- _PAGE EXCERPT_
····················
They went with them, they shared the same hazards, the same problems and difficulties as the children of Israel, but they did not belong to them. They were a mixed multitude. But the apostle Paul takes it still further in Romans 9.
Romans 9:6-8 But it is not that the word of God has taken no effect. For they are not all Israel who are of Israel, nor are they all children because they are the seed of Abraham; but, "In Isaac your seed shall be called." That is, those who are the children of the flesh, these are not the children of God; but the children of the promise are counted as the seed.
What a phrase we have here! You look at them as a mass and you say, 'They are all of Israel.' But that does not follow of necessity. There is a physical Israel and a spiritual Israel. There is an Israel of the spirit, as well as an Israel of the flesh. There is a remnant in the mass.
You can be of a company and yet really not belong to it. The apostle John says the same thing about certain people who had gone out of the early church.
····················
- _PROVIDED ENTRIES_
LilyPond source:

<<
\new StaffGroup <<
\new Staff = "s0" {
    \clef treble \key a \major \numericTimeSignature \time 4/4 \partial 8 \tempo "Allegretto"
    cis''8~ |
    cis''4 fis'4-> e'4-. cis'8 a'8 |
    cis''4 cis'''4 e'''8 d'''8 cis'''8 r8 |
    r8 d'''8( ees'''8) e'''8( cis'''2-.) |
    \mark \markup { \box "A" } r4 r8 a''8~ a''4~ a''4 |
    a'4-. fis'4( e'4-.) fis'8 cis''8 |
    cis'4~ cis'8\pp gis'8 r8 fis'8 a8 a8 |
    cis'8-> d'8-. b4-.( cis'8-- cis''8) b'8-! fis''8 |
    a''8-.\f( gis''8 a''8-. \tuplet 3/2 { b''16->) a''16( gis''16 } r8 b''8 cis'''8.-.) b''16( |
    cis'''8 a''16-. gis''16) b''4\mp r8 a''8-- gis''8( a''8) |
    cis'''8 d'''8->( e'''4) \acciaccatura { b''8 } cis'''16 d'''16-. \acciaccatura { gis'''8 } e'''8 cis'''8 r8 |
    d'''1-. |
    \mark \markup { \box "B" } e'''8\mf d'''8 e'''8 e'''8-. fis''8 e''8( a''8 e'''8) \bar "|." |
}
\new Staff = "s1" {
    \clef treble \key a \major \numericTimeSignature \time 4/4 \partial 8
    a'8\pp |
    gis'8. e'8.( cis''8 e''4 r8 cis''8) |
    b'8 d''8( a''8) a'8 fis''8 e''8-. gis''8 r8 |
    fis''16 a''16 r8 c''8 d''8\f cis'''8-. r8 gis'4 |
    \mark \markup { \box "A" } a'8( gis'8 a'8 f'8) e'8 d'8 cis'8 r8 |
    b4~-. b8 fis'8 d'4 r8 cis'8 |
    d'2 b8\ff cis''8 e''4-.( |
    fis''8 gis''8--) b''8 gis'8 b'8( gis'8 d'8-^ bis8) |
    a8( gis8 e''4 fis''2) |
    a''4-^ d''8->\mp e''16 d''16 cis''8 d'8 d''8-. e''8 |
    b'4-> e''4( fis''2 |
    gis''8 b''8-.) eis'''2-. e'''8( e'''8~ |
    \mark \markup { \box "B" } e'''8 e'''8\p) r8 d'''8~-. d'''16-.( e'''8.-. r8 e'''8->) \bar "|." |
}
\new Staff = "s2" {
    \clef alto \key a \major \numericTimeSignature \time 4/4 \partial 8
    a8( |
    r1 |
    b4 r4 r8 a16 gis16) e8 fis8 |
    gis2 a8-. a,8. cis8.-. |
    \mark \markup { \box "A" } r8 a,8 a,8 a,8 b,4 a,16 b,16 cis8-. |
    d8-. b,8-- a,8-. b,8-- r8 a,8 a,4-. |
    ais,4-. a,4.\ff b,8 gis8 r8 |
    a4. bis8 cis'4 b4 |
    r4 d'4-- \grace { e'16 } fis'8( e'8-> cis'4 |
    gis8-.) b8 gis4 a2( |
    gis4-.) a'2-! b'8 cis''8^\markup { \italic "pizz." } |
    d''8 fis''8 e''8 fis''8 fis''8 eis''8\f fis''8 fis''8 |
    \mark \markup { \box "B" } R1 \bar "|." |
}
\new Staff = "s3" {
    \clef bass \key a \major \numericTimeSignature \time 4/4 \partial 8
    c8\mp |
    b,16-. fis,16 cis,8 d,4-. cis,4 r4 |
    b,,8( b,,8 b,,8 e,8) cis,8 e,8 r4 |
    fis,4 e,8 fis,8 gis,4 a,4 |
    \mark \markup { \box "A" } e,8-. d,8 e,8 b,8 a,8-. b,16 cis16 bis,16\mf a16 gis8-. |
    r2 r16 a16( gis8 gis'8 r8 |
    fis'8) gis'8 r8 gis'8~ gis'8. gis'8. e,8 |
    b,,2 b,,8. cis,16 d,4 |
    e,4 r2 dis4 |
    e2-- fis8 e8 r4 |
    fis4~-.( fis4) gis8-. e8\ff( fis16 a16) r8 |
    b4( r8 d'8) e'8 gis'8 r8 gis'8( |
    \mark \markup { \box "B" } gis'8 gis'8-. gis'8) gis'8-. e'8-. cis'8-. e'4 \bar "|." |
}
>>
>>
····················
- _WORK INSTRUCTIONS_
• 1. In the text on the children of Israel, switch "Abraham" to "Jacob" and write out the passage from "Romans 9:6-8 But" up to and including "as the seed.".
• 2. Pull out every line of the listing that contains the string "time", matching case exactly.

- _PER-TASK ANSWERS_
• 1.
Romans 9:6-8 But it is not that the word of God has taken no effect. For they are not all Israel who are of Israel, nor are they all children because they are the seed of Jacob; but, "In Isaac your seed shall be called." That is, those who are the children of the flesh, these are not the children of God; but the children of the promise are counted as the seed.

• 2.
    \clef treble \key a \major \numericTimeSignature \time 4/4 \partial 8 \tempo "Allegretto"
    \clef treble \key a \major \numericTimeSignature \time 4/4 \partial 8
    \clef alto \key a \major \numericTimeSignature \time 4/4 \partial 8
    \clef bass \key a \major \numericTimeSignature \time 4/4 \partial 8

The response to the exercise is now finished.